Segment Start: RECORDED INFORMATION

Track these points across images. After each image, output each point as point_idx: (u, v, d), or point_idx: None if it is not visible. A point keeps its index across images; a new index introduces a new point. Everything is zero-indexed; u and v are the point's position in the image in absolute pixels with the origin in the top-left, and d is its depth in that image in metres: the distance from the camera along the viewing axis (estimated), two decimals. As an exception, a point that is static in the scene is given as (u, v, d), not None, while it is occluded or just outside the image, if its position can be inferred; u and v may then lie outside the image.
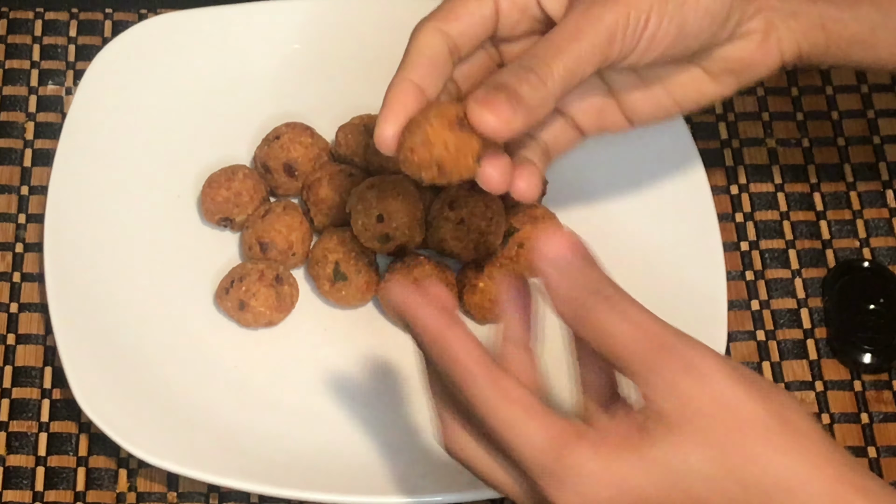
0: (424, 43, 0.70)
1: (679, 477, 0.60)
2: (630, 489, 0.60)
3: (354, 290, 0.82)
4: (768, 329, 0.86)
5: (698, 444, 0.60)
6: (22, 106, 0.92)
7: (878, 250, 0.88)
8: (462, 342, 0.62)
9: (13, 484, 0.80)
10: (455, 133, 0.66)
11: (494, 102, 0.66)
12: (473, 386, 0.62)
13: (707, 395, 0.60)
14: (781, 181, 0.90)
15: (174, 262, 0.85)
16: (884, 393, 0.84)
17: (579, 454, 0.60)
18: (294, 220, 0.84)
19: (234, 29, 0.90)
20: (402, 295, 0.64)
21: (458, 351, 0.62)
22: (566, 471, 0.60)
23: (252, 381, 0.81)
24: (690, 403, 0.60)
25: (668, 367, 0.60)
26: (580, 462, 0.60)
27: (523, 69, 0.67)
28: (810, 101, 0.93)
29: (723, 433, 0.60)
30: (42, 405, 0.82)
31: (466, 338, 0.63)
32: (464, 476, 0.77)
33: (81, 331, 0.80)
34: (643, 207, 0.86)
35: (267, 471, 0.77)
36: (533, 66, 0.67)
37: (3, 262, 0.86)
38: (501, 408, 0.61)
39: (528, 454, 0.61)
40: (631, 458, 0.60)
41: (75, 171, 0.85)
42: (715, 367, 0.60)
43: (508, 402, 0.61)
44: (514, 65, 0.68)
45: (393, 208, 0.81)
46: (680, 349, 0.60)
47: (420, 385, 0.74)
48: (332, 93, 0.90)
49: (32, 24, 0.94)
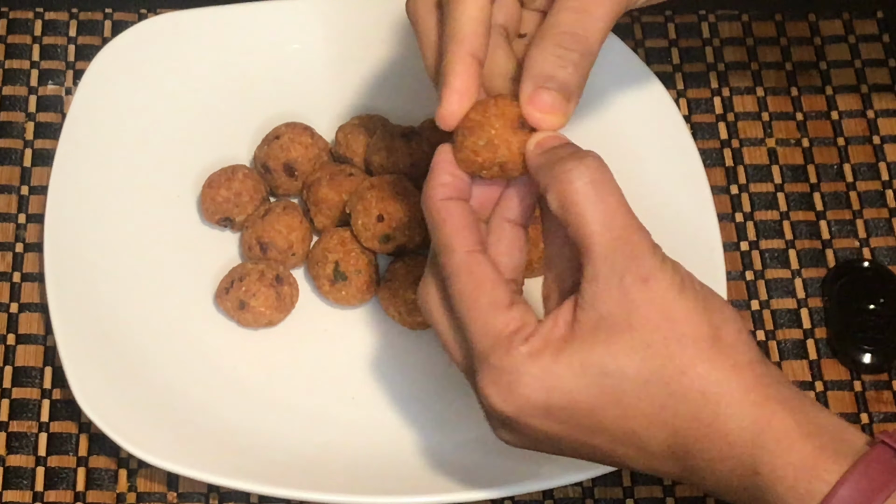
0: (473, 5, 0.68)
1: (612, 381, 0.63)
2: (562, 393, 0.63)
3: (354, 290, 0.82)
4: (768, 329, 0.86)
5: (636, 351, 0.63)
6: (22, 106, 0.92)
7: (878, 250, 0.88)
8: (452, 213, 0.66)
9: (13, 484, 0.80)
10: (517, 135, 0.67)
11: (549, 103, 0.67)
12: (449, 260, 0.66)
13: (655, 307, 0.63)
14: (781, 181, 0.90)
15: (174, 262, 0.85)
16: (884, 393, 0.84)
17: (520, 357, 0.64)
18: (294, 220, 0.83)
19: (233, 29, 0.90)
20: (440, 157, 0.68)
21: (445, 219, 0.66)
22: (503, 369, 0.64)
23: (252, 381, 0.81)
24: (637, 312, 0.63)
25: (627, 272, 0.63)
26: (518, 364, 0.64)
27: (563, 48, 0.67)
28: (810, 101, 0.93)
29: (662, 344, 0.63)
30: (42, 405, 0.82)
31: (459, 211, 0.66)
32: (464, 476, 0.77)
33: (81, 331, 0.80)
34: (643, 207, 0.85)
35: (267, 471, 0.77)
36: (570, 42, 0.67)
37: (3, 262, 0.86)
38: (466, 290, 0.65)
39: (477, 341, 0.65)
40: (568, 361, 0.63)
41: (75, 171, 0.85)
42: (668, 280, 0.63)
43: (474, 286, 0.65)
44: (548, 42, 0.67)
45: (393, 208, 0.81)
46: (641, 255, 0.63)
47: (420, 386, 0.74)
48: (332, 93, 0.90)
49: (32, 24, 0.94)
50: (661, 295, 0.63)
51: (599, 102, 0.87)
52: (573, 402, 0.64)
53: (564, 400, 0.64)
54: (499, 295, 0.65)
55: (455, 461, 0.78)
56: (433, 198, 0.67)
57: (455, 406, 0.80)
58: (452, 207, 0.67)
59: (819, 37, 0.95)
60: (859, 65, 0.94)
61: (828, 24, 0.96)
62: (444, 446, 0.79)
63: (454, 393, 0.80)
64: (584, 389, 0.63)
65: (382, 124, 0.87)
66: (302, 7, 0.91)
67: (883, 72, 0.94)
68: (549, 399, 0.64)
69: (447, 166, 0.68)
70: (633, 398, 0.63)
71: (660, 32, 0.95)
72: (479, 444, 0.78)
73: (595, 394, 0.63)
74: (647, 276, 0.63)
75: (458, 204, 0.67)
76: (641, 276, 0.63)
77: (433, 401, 0.81)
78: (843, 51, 0.95)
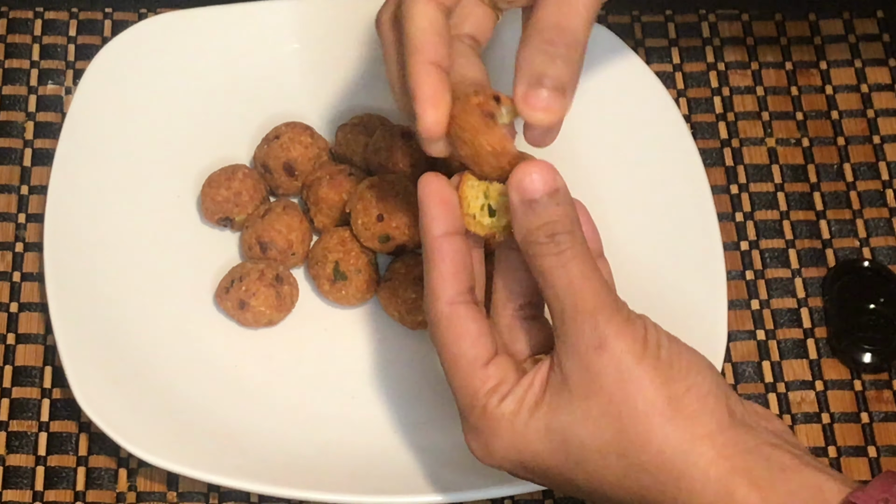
0: (423, 17, 0.68)
1: (573, 449, 0.64)
2: (532, 454, 0.66)
3: (354, 290, 0.82)
4: (768, 328, 0.86)
5: (593, 421, 0.63)
6: (22, 105, 0.92)
7: (878, 250, 0.88)
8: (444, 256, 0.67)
9: (13, 483, 0.80)
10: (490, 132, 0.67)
11: (544, 100, 0.66)
12: (431, 307, 0.67)
13: (611, 376, 0.63)
14: (781, 181, 0.90)
15: (174, 262, 0.85)
16: (884, 392, 0.84)
17: (494, 419, 0.66)
18: (294, 220, 0.84)
19: (233, 29, 0.90)
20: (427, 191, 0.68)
21: (435, 263, 0.67)
22: (479, 429, 0.67)
23: (252, 380, 0.81)
24: (595, 380, 0.63)
25: (583, 337, 0.63)
26: (491, 425, 0.66)
27: (549, 45, 0.67)
28: (810, 101, 0.93)
29: (615, 417, 0.63)
30: (42, 405, 0.82)
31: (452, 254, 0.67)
32: (464, 476, 0.77)
33: (81, 330, 0.80)
34: (643, 207, 0.86)
35: (267, 471, 0.77)
36: (555, 37, 0.67)
37: (3, 261, 0.86)
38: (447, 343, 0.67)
39: (458, 395, 0.68)
40: (536, 426, 0.65)
41: (75, 171, 0.85)
42: (625, 348, 0.63)
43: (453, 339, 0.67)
44: (534, 40, 0.67)
45: (393, 208, 0.81)
46: (600, 322, 0.63)
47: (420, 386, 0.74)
48: (332, 93, 0.90)
49: (32, 24, 0.94)
50: (616, 363, 0.63)
51: (599, 102, 0.87)
52: (543, 462, 0.66)
53: (535, 461, 0.66)
54: (478, 351, 0.67)
55: (455, 461, 0.78)
56: (429, 234, 0.68)
57: (455, 406, 0.80)
58: (445, 249, 0.67)
59: (819, 36, 0.95)
60: (859, 64, 0.94)
61: (828, 23, 0.96)
62: (444, 446, 0.79)
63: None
64: (550, 453, 0.65)
65: (382, 124, 0.87)
66: (301, 7, 0.91)
67: (883, 71, 0.94)
68: (522, 458, 0.66)
69: (435, 197, 0.68)
70: (594, 465, 0.64)
71: (660, 32, 0.95)
72: (479, 443, 0.78)
73: (561, 458, 0.65)
74: (601, 342, 0.63)
75: (452, 242, 0.67)
76: (596, 342, 0.63)
77: (433, 401, 0.81)
78: (844, 50, 0.95)
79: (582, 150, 0.86)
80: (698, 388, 0.63)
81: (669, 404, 0.63)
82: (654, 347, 0.64)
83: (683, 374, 0.63)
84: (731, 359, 0.84)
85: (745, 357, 0.85)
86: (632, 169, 0.87)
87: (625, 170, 0.87)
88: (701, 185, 0.85)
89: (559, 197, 0.66)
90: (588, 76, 0.69)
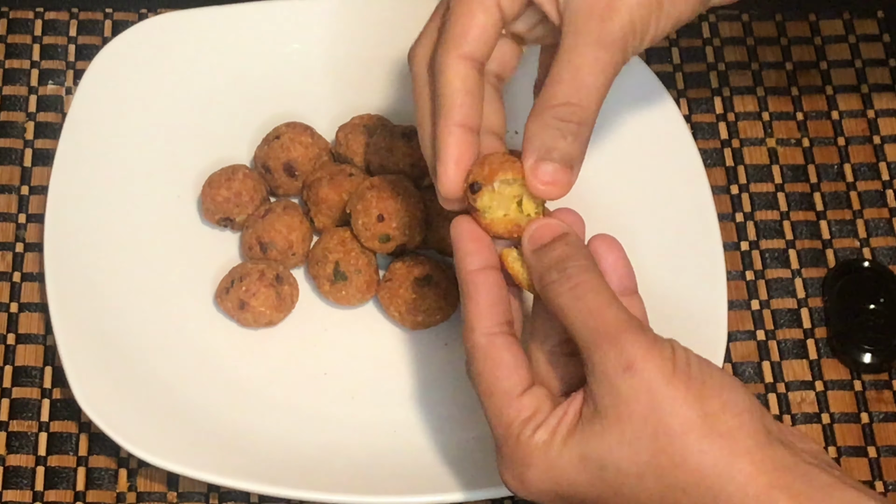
0: (456, 76, 0.69)
1: (609, 475, 0.63)
2: (567, 484, 0.65)
3: (354, 290, 0.82)
4: (768, 329, 0.86)
5: (628, 445, 0.63)
6: (22, 106, 0.92)
7: (879, 250, 0.88)
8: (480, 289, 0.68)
9: (13, 484, 0.80)
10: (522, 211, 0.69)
11: (551, 175, 0.68)
12: (469, 337, 0.68)
13: (642, 397, 0.62)
14: (781, 181, 0.90)
15: (174, 262, 0.85)
16: (884, 393, 0.84)
17: (528, 449, 0.65)
18: (294, 220, 0.84)
19: (233, 29, 0.90)
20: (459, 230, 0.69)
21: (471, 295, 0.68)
22: (514, 460, 0.66)
23: (252, 381, 0.81)
24: (626, 404, 0.63)
25: (610, 362, 0.63)
26: (526, 456, 0.65)
27: (561, 121, 0.68)
28: (810, 101, 0.93)
29: (651, 438, 0.62)
30: (42, 405, 0.82)
31: (488, 287, 0.68)
32: (464, 476, 0.77)
33: (81, 331, 0.80)
34: (643, 207, 0.86)
35: (267, 471, 0.77)
36: (567, 115, 0.68)
37: (4, 261, 0.86)
38: (483, 374, 0.67)
39: (493, 425, 0.67)
40: (569, 455, 0.64)
41: (75, 171, 0.85)
42: (654, 369, 0.63)
43: (489, 371, 0.67)
44: (546, 115, 0.68)
45: (393, 208, 0.81)
46: (626, 345, 0.63)
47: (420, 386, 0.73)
48: (332, 93, 0.90)
49: (32, 24, 0.94)
50: (647, 384, 0.62)
51: (599, 102, 0.87)
52: (579, 492, 0.65)
53: (572, 490, 0.65)
54: (513, 383, 0.66)
55: (455, 461, 0.78)
56: (464, 269, 0.68)
57: (455, 406, 0.80)
58: (481, 282, 0.68)
59: (819, 36, 0.95)
60: (860, 65, 0.94)
61: (828, 23, 0.96)
62: (445, 446, 0.79)
63: (454, 393, 0.80)
64: (586, 482, 0.64)
65: (382, 124, 0.87)
66: (302, 7, 0.91)
67: (883, 72, 0.94)
68: (558, 489, 0.65)
69: (467, 234, 0.69)
70: (632, 489, 0.63)
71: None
72: (479, 443, 0.78)
73: (598, 486, 0.64)
74: (629, 364, 0.63)
75: (487, 276, 0.68)
76: (624, 364, 0.63)
77: (433, 401, 0.81)
78: (844, 51, 0.95)
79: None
80: (734, 405, 0.63)
81: (705, 422, 0.62)
82: (685, 366, 0.63)
83: (717, 391, 0.63)
84: (731, 359, 0.84)
85: (745, 357, 0.85)
86: (632, 169, 0.87)
87: (625, 170, 0.87)
88: (701, 185, 0.85)
89: (568, 239, 0.67)
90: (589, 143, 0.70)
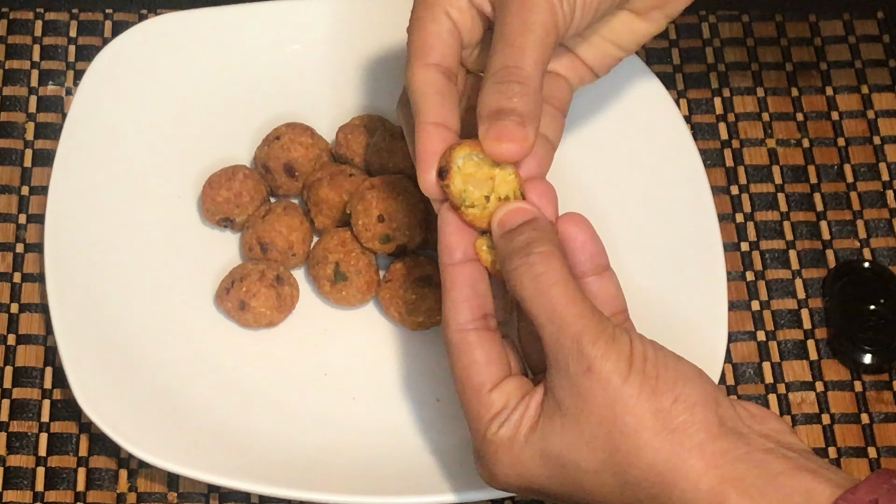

Segment End: RECORDED INFORMATION

#### EXERCISE AIM:
Could you restate word for word the lines above from the one containing "12: (473, 386, 0.62)" through the one containing "31: (466, 338, 0.63)", both included, and nothing else?

#### FINISHED TASK:
12: (473, 386, 0.62)
13: (707, 395, 0.60)
14: (781, 181, 0.90)
15: (174, 262, 0.85)
16: (884, 393, 0.84)
17: (579, 454, 0.60)
18: (294, 220, 0.84)
19: (234, 29, 0.90)
20: (402, 295, 0.64)
21: (458, 351, 0.62)
22: (566, 471, 0.60)
23: (252, 381, 0.81)
24: (690, 403, 0.60)
25: (668, 367, 0.60)
26: (580, 462, 0.60)
27: (523, 69, 0.67)
28: (810, 101, 0.93)
29: (723, 433, 0.60)
30: (42, 405, 0.82)
31: (466, 338, 0.63)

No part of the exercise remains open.